◆ Data for processing:
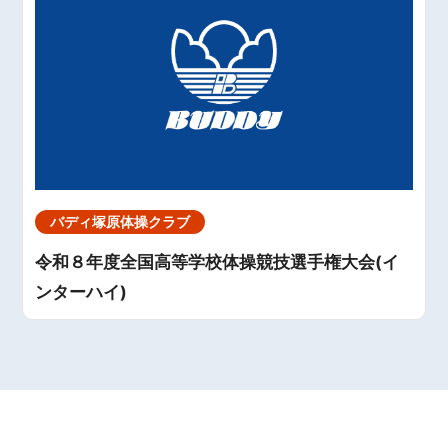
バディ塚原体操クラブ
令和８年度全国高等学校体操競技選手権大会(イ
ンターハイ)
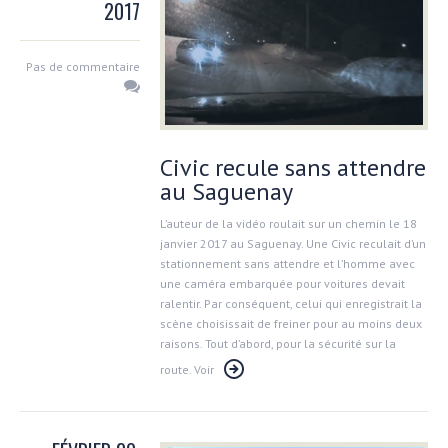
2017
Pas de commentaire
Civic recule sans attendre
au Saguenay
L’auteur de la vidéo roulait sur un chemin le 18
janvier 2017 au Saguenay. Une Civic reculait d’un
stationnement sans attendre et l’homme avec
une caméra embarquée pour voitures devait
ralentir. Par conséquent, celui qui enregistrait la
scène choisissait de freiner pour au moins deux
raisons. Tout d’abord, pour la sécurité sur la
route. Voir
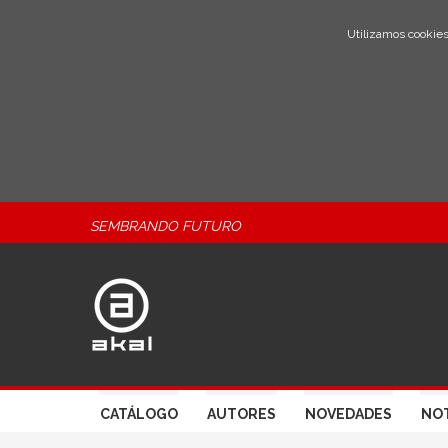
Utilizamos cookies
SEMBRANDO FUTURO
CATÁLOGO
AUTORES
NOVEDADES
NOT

◆ Task objective:
Please copy the text of all the rows again, changing every "Civic" to "Corolla" and keeping everything else as it is. Leave the pictures out.

◆ Expected answer:
バディ塚原体操クラブ
令和８年度全国高等学校体操競技選手権大会(イ
ンターハイ)
2017
Pas de commentaire
Corolla recule sans attendre
au Saguenay
L’auteur de la vidéo roulait sur un chemin le 18
janvier 2017 au Saguenay. Une Corolla reculait d’un
stationnement sans attendre et l’homme avec
une caméra embarquée pour voitures devait
ralentir. Par conséquent, celui qui enregistrait la
scène choisissait de freiner pour au moins deux
raisons. Tout d’abord, pour la sécurité sur la
route. Voir
Utilizamos cookies
SEMBRANDO FUTURO
CATÁLOGO
AUTORES
NOVEDADES
NOT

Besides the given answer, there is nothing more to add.